When my vocal studies were far enough along to permit it (see Background and Training on the Teaching page), I enrolled in the opera workshop at Hunter College. This was one of the first such programs established by emigrés of the World War II generation, and at that time (1965) the best training-and-exposure venue in New York outside the major music schools, Juilliard and Manhattan. William Tarrasch was the musical director and Hugh Thompson (later David Lloyd ) the dramatic directors. Among the aspiring young singers in our group were Michael Devlin, John Stewart, and Sheila Nadler. I stayed three semesters at Hunter, singing roles in the annual full productions (Vicar Gedge in Albert Herring, Count Orsino in Amram’s Twelfth Night), and numerous scenes from standard repertory operas. I also spent a year in Frank Corsaro’s operatic acting class, which combined scene study with exercises adapted from American Method technique. Around the same time, I performed with some of the Mom-and-Pop companies (e.g., the Ruffino, the Amato) which then, as now, proliferated in the city. Among my roles in these settings were Marcello in La Bohème, both Falke and Frank in Die Fledermaus, Enrico (Lucia), Masetto (Don Giovanni), and Ben (The Telephone). These performances (and even a few of my professional ones) were sung under the stage name of Lionel Garamond.

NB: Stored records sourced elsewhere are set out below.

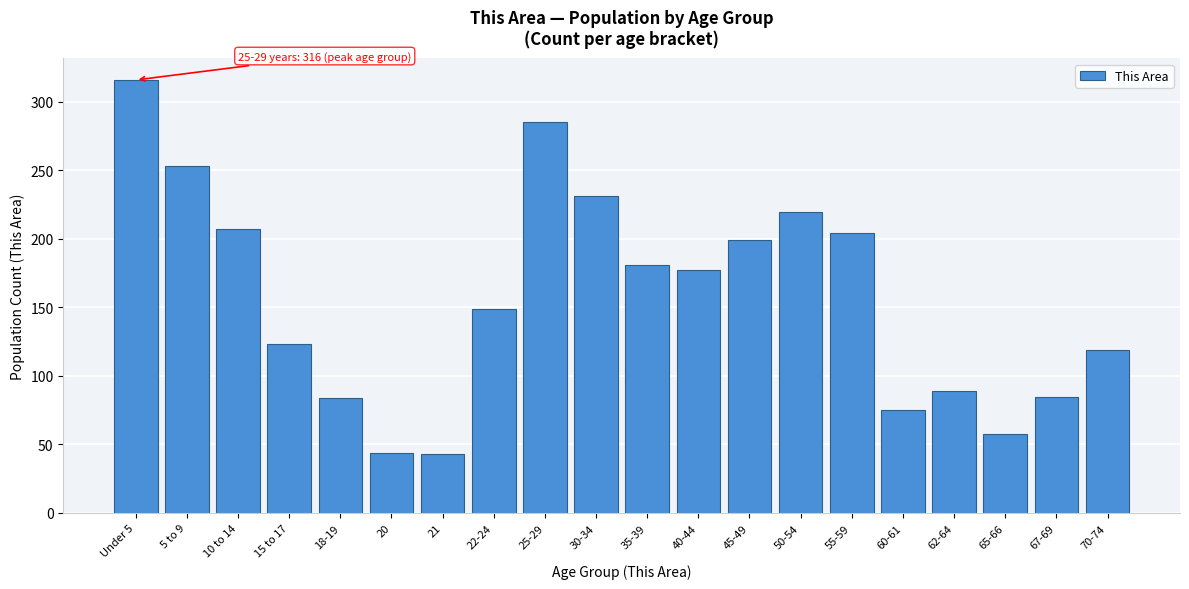

What is the average value?

157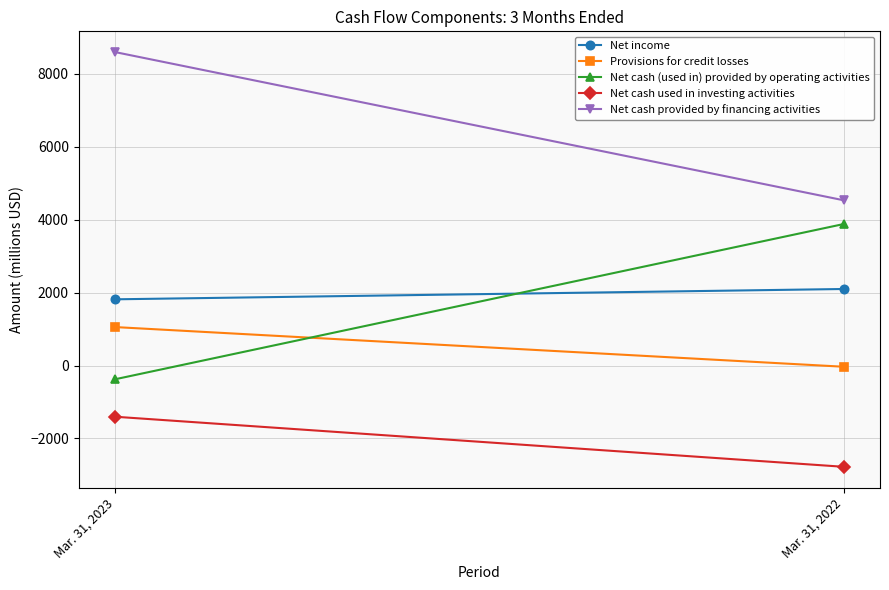

At Mar. 31, 2023, list the series in order from largest to smallest.

Net cash provided by financing activities, Net income, Provisions for credit losses, Net cash (used in) provided by operating activities, Net cash used in investing activities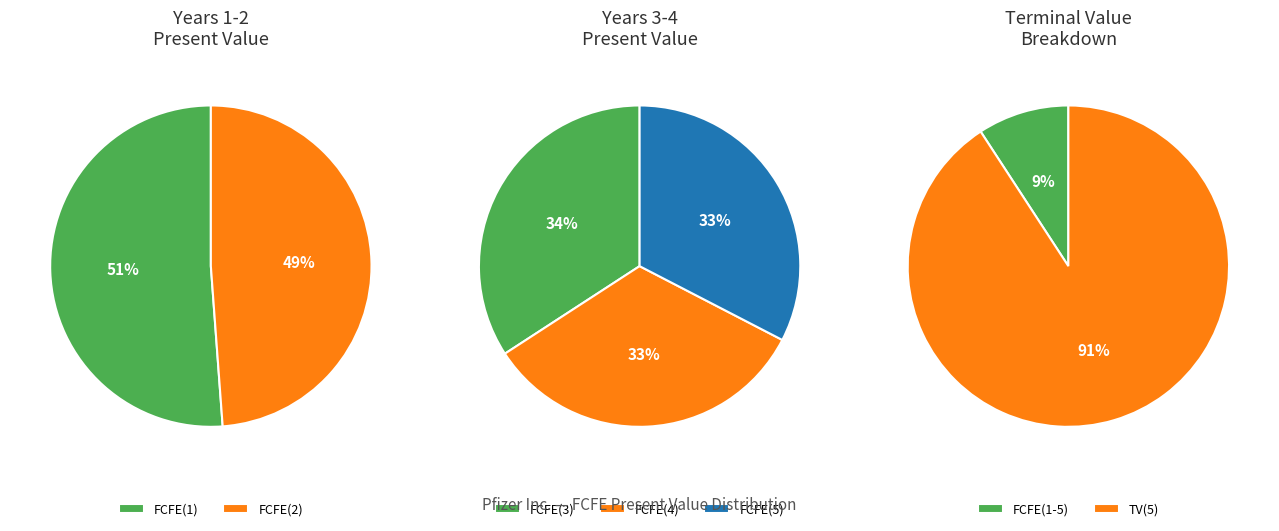

What is the ratio of the value at FCFE(1) to the value at FCFE(3)?

1.1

For a variety of personal and professional reasons, it wasn’t feasible for me to pursue a full-time singing career. Nevertheless, I was able to do some interesting things: all the bass and baritone solo parts in Purcell’s Faery Queen with the Masterwork Orchestra and Chorus at Philharmonic (now Avery Fisher) Hall, David Randolph, cond.; the Music Master in Ariadne auf Naxos at the Lake George (now Saratoga) Opera Festival; the Moine Musicien in Massenet’s Jongleur de Notre Dame for the Friends of French Opera, Robert Lawrence, cond.; Schaunard in La Bohème with the Metropolitan Opera Studio and Eve Queler’s Opera Training Orchestra (forerunner of her Opera Orchestra of New York); an evening at the 92nd Street Y singing poems as set by different composers and then discussing same with a panel consisting of George Steiner, Milton Babbitt, and Patrick J. Smith; etc. In 197l, at Carnegie Recital Hall, in a concert of music from the original version of Verdi’s Don Carlos, then only recently discovered by Andrew Porter, I became the first baritone since the legendary Jean-Baptiste Faure to sing variant sections of the role of Rodrigue — nowhere near as well, of course, but still a bit of a thrill.
Some years later, during my “second acting career” (see Acting), I took parts in several musicals calling for “legit” singing, and gave over forty performances in the late-night cabarets at the Williamstown Theatre Festival. Most recent appearances: concert performances, 2004-2006, produced by Richard Slade for the New York Gilbert & Sullivan Society: King Gama (Princess Ida), King Paramount (Utopia, Ltd.), and DonAlhambra (The Gondoliers).